I have presented the arguments and evidence from several researches that against the claim of Kirschner et al. (2006) about categorizing constructivist approaches into minimally guidance instruction. The reason is that these constructivist approaches allow for flexible adaptation of guidance and reduce working memory load by giving scaffolding, so that these approaches are compatible with the manner in which our cognitive structures are organized.
Even in this limited review of research on constructivist approaches, it is clear that the claim that “constructivist approaches do not work” is not well supported and in fact, there are supports for the alternative. However, questioning whether constructivist approaches work or not is not really an appropriate question nowadays. Hmelo-Silver, Duncan, and Clark (2007) argue that
the more important questions to ask are under what conditions do these constructivist approaches work, what kinds of outcomes for which they are effective, what kind of valued practices do they promote, and what kinds of support and scaffolding are needed for different populations and learning goals. (p. 105)
However, I also agree with Kirschner and his colleagues (2006) in the way that our working memory is limited and any instructional approach ignoring this evidence can lead to ineffective way of teaching. I argue that by knowing about working memory load and allowing students to construct their own knowledge under the teacher’s scaffolding may lead to be better way of teaching.

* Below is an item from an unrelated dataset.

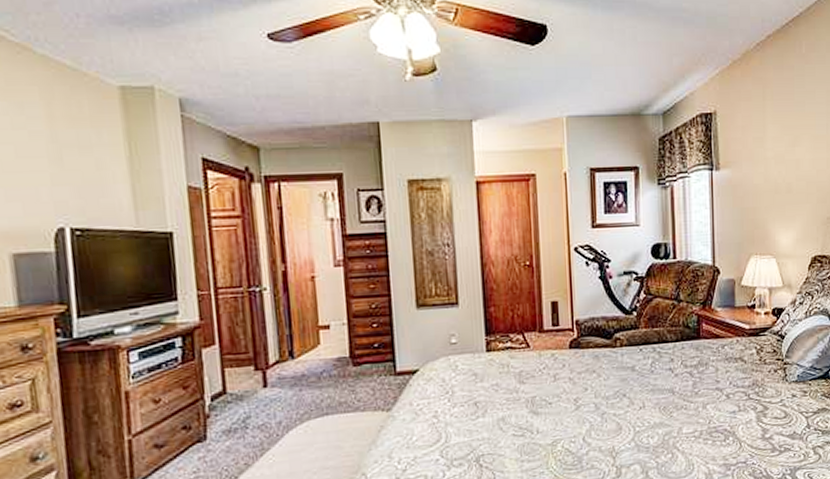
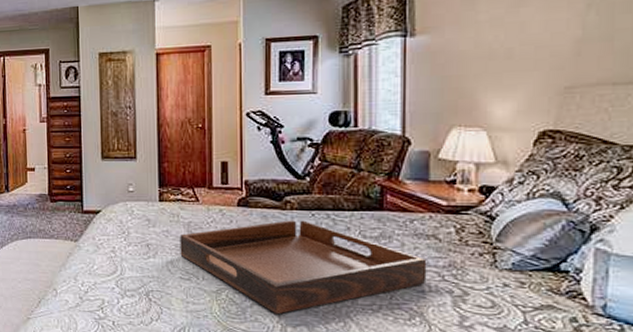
serving tray: none [511,356,737,457] -> present [180,220,427,314]

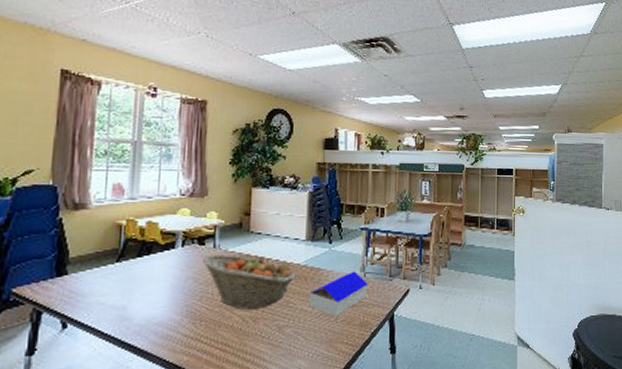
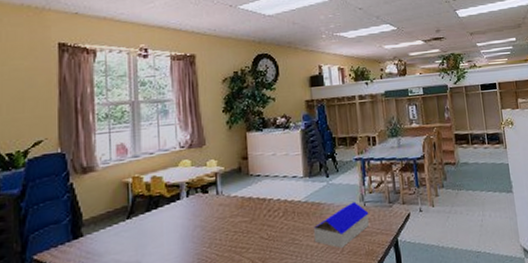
fruit basket: present [202,254,296,311] -> none [208,198,298,253]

I also do not claim that constructivist approaches are better than other instructional guidance such as direct instruction. Instead, I argue that constructivist approaches are compatible with human cognitive architecture as there is flexible adaptation of guidance such as scaffolding in order to avoid working memory load of students. I really agree with Schwartz and his colleagues (1998) that there is a place for both direct instruction and student-directed inquiry. The more challenging question is how to get the balance and sequence right between these two major learning approaches.
The claim of Kirschner et al. (2006) that direct instruction is the better instructional approach in which it is appropriate with cognitive load theory is not really well supported. The other study like the one done by Dean and Kuhn (2006) show that direct instruction is neither necessary nor sufficient for robust acquisition or for maintenance over time.
I wish to conclude this essay with the common wisdom on the nature of instruction and human learning: “tell me and I will forget; show me and I may remember; involve me and I will understand.” The task of education, instead of pouring information into students’ heads, is to engage students’ minds with powerful and useful concepts.